PROBLEM STATEMENT:
Skip the images and restate every line of the records exactly.

== TASK INPUTS

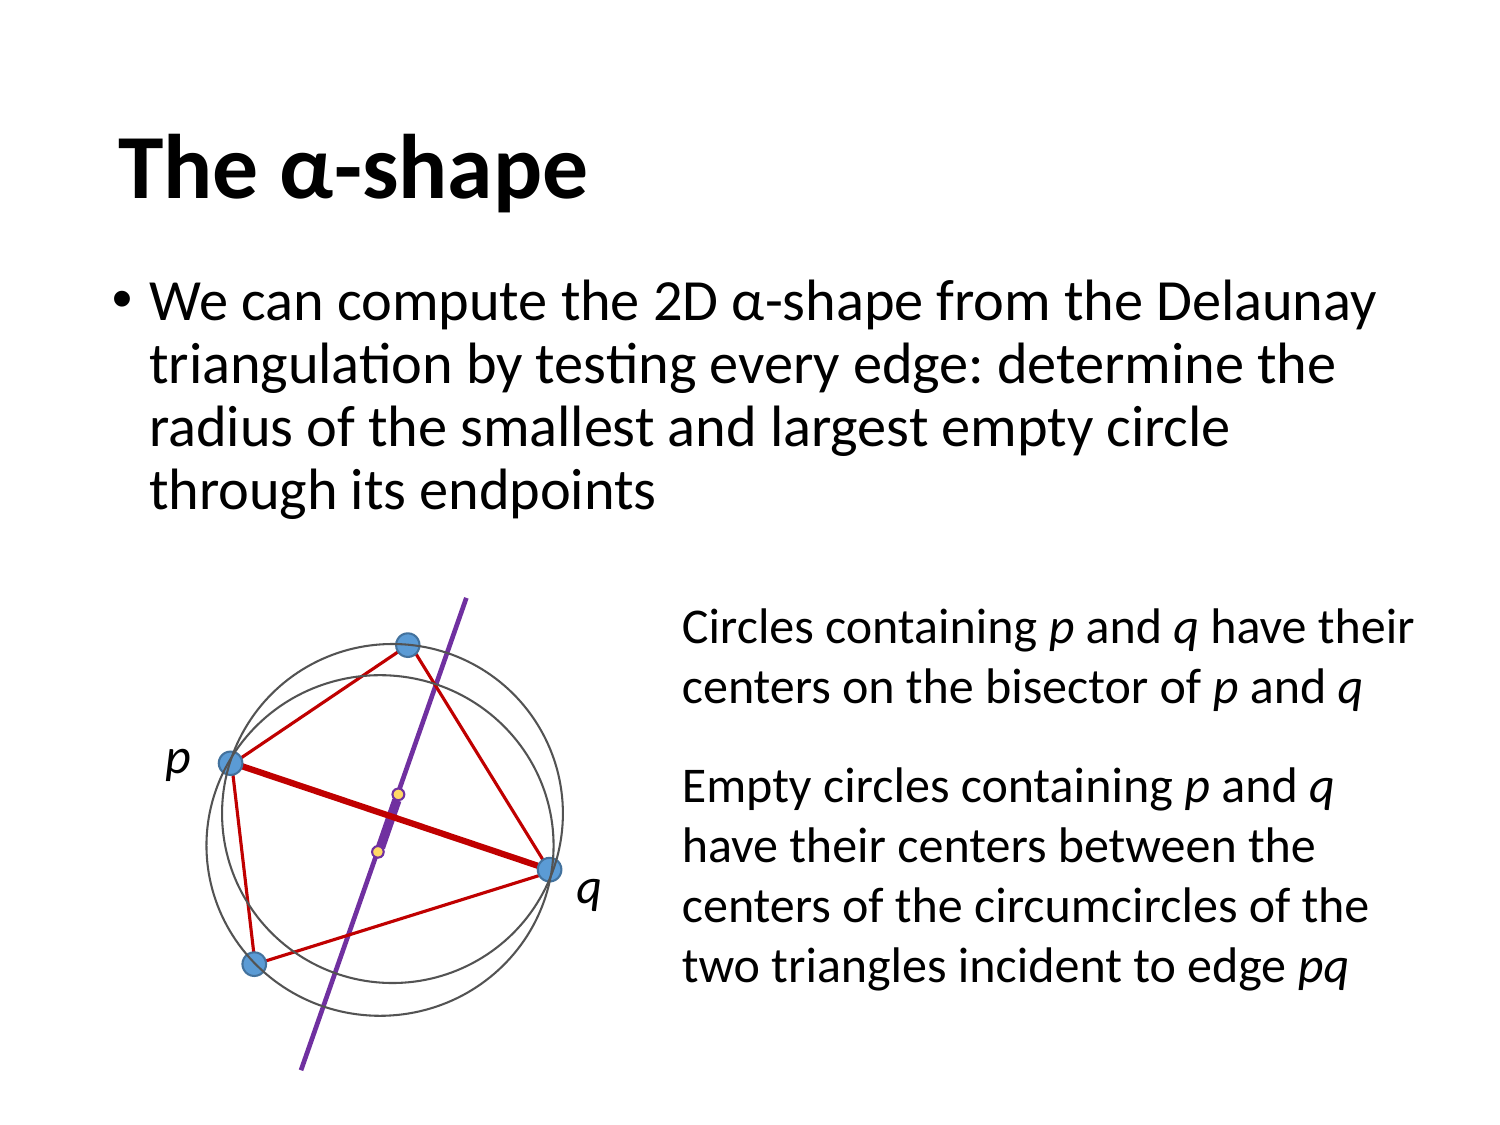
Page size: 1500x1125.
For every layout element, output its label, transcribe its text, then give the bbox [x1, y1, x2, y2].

text_box [467, 659, 564, 968]
text_box [217, 750, 232, 772]
text_box [551, 859, 561, 883]
text_box [221, 669, 300, 958]
text_box [467, 879, 552, 995]
text_box Empty circles containing p and q have their centers between the centers of the circumcircles of the two triangles incident to edge pq [667, 744, 1447, 1000]
title The α-shape [103, 59, 1397, 262]
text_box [231, 762, 548, 869]
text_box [300, 869, 467, 1071]
list We can compute the 2D α-shape from the Delaunay triangulation by testing every edge: determine the radius of the smallest and largest empty circle through its endpoints [96, 262, 1447, 610]
text_box [241, 955, 263, 978]
text_box Circles containing p and q have their centers on the bisector of p and q [667, 586, 1447, 721]
text_box q [561, 846, 618, 921]
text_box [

====

RESPONSE AREA:
Page size: 1500x1125.
For every layout element, output its label, transcribe its text, then give the bbox [x1, y1, x2, y2].

text_box [467, 659, 564, 968]
text_box [217, 750, 232, 772]
text_box [551, 859, 561, 883]
text_box [221, 669, 300, 958]
text_box [467, 879, 552, 995]
text_box Empty circles containing p and q have their centers between the centers of the circumcircles of the two triangles incident to edge pq [667, 744, 1447, 1000]
title The α-shape [103, 59, 1397, 262]
text_box [231, 762, 548, 869]
text_box [300, 869, 467, 1071]
list We can compute the 2D α-shape from the Delaunay triangulation by testing every edge: determine the radius of the smallest and largest empty circle through its endpoints [96, 262, 1447, 610]
text_box [241, 955, 263, 978]
text_box Circles containing p and q have their centers on the bisector of p and q [667, 586, 1447, 721]
text_box q [561, 846, 618, 921]
text_box [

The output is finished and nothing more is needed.